Recently, Christoph Kreisbeck  has done a detailed calculations on the gate-voltage dependency of the conductance in Aharonov-Bohm nanodevices, taking full adventage of the simultaneous probing of a range of Fermi energies with one single wavepacket. A very clean experimental realization of the device was achieved by Sven Buchholz, Prof. Saskia Fischer, and Prof. Ulrich Kunze (RU Bochum), based on a semiconductor material grown by Dr. Dirk Reuter and Prof. Anreas Wieck (RU Bochum). The details, including a comparison of experimental and theoretical results shown in the left figure, are published in Physical Review B (arxiv version).

Interactions: from galaxies to the nanoscale

Microscopic model of a Hall bar
(a) Device model
(b) phenomenological potential
(c) GPU result

For a while we have explored the usage of General Purpose Graphics Processing Units (GPGPU) for electronic transport calculations in nanodevices, where we want to include all electron-electron and electron-donor interactions. The GPU allows us to drastically (250 fold !!!) boost the performance of N-body codes and we manage to propagate 10,000 particles over several million time-steps within days. While GPU methods are now rather popular within the astrophysics crowd, we haven’t seen many GPU applications for electronic transport in a nanodevice. Besides the change from astronomical units to atomic ones, gravitational forces are always attractive, whereas electrons are affected by electron-donor charges (attractive) and electron-electron repulsion. Furthermore we have a magnetic field present, leading to deflections. Last, the space where electrons can spread out is limited by the device borders. In total the force on the kth electron is given by \vec{F}_{k}=-\frac{e^2}{4\pi\epsilon_0 \epsilon}\sum_{\substack{l=1}}^{N_{\rm donor}}\frac{\vec{r}_l-\vec{r}_k}{|\vec{r}_l-\vec{r}_k|^3}+\frac{e^2}{4\pi\epsilon_0 \epsilon}\sum_{\substack{l=1\\l\ne k}}^{N_{\rm elec}}\frac{\vec{r}_l-\vec{r}_k}{|\vec{r}_l-\vec{r}_k|^3}+e \dot{\vec{r}}_k\times\vec{B}

Our recent paper in Physical Review B (also freely available on the arxiv) gives the first microscopic description of the classical Hall effect, where interactions are everything: without interactions no Hall field and no drift transport. The role and importance of the interactions is surprisingly sparsely mentioned in the literature, probably due to a lack of computational means to move beyond phenomenological models. A notable exception is the very first paper on the Hall effect by Edwin Hall, where he writes “the phenomena observed indicate that two currents, parallel and in the same direction, tend to repel each other”. Note that this repulsion works throughout the device and therefore electrons do not pile up at the upper edge, but rather a complete redistribution of the electronic density takes place, yielding the potential shown in the figure.

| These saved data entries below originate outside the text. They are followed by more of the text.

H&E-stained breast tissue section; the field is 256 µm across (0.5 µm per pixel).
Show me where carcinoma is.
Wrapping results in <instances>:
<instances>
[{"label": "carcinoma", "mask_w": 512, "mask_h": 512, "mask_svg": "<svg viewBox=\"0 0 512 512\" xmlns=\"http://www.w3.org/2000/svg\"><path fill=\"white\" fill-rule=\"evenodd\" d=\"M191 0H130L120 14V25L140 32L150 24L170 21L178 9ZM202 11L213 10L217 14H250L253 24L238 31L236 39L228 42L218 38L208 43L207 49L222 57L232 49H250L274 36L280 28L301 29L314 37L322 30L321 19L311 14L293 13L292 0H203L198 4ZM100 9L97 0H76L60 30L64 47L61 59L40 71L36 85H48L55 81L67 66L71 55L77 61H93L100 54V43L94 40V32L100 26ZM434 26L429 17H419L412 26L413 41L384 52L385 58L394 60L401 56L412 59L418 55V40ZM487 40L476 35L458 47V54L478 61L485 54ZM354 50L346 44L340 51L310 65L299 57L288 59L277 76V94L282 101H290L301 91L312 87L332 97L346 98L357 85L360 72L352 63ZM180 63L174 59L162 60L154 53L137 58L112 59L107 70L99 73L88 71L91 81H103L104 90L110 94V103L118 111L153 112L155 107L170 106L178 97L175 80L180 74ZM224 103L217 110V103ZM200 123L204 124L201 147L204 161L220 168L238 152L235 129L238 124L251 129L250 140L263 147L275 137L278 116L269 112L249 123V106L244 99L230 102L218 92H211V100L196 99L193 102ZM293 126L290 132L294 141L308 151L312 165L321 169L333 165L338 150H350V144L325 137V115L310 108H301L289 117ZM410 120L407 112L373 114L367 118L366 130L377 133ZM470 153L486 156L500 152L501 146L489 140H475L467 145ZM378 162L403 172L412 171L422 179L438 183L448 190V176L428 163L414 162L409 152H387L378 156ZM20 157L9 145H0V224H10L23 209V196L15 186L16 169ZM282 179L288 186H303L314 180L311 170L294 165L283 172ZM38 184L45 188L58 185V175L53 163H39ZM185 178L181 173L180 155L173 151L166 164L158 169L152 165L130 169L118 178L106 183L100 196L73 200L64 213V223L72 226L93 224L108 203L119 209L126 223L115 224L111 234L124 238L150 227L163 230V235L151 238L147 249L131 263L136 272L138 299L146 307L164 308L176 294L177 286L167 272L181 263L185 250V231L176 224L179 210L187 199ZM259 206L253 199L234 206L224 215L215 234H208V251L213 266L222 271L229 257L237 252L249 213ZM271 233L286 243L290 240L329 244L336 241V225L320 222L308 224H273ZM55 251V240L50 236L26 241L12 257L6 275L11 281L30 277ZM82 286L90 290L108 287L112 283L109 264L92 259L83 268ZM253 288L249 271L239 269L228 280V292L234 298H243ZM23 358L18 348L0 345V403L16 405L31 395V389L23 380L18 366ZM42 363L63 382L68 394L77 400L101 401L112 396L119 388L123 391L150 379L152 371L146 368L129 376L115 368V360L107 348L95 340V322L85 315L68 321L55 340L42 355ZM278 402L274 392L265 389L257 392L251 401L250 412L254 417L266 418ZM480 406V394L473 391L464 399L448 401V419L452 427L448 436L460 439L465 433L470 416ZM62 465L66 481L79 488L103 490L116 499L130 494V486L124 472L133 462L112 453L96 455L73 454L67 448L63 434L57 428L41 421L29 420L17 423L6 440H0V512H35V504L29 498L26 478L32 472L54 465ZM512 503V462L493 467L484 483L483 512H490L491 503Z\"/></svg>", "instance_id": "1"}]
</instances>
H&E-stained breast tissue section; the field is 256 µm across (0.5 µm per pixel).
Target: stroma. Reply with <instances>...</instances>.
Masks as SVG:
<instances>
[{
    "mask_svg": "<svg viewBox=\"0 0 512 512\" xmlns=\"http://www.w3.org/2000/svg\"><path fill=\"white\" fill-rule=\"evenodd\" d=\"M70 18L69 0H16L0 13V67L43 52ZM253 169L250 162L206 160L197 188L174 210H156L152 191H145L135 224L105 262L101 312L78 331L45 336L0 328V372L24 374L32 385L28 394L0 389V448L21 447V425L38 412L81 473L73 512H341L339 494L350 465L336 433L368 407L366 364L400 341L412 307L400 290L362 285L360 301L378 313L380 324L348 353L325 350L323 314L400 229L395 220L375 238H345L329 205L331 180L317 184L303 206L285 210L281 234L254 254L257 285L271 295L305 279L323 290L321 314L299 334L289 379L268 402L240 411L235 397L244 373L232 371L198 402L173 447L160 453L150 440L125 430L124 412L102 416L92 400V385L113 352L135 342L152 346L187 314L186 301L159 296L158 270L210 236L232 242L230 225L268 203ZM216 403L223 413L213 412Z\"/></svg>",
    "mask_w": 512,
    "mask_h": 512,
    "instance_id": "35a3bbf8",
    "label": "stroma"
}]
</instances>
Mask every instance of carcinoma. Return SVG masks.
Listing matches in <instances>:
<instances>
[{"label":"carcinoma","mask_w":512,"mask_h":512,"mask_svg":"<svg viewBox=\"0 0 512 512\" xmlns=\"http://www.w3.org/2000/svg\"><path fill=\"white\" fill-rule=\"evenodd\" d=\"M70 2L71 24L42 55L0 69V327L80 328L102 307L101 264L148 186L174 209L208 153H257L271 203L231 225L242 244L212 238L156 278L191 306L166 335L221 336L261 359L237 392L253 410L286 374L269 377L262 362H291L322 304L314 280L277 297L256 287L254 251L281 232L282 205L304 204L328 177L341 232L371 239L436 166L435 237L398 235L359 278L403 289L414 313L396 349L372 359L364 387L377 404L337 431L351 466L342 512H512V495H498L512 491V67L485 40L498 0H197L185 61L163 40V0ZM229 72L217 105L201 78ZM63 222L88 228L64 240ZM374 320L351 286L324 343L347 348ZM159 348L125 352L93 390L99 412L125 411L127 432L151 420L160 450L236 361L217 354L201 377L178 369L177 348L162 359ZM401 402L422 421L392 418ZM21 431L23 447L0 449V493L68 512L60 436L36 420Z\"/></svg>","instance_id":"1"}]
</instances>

Another important part of our simulation of the classical Hall effect are the electron sources and sinks, the contacts at the left and right ends of the device. We have developed a feed-in and removal model of the contacts, which keeps the contact on the same (externally enforced) potential during the course of the simulation.

Mind-boggling is the fact that the very same “classical Hall potential” has also been observed in conjunction with a plateau of the integer quantum Hall effect (IQHE) [Knott et al 1995 Semicond. Sci. Technol. 10 117 (1995)]. Despite these observations, many theoretical models of the integer quantum Hall effect do not consider the interactions between the electrons. In our classical model, the Hall potential for non-interacting electrons differs dramatically from the solution shown above and transport proceeds then (and only then) along the lower and upper edges. However the edge current solution is not compatible with the contact potential model described above where an external reservoir enforces equipotentials within each contact.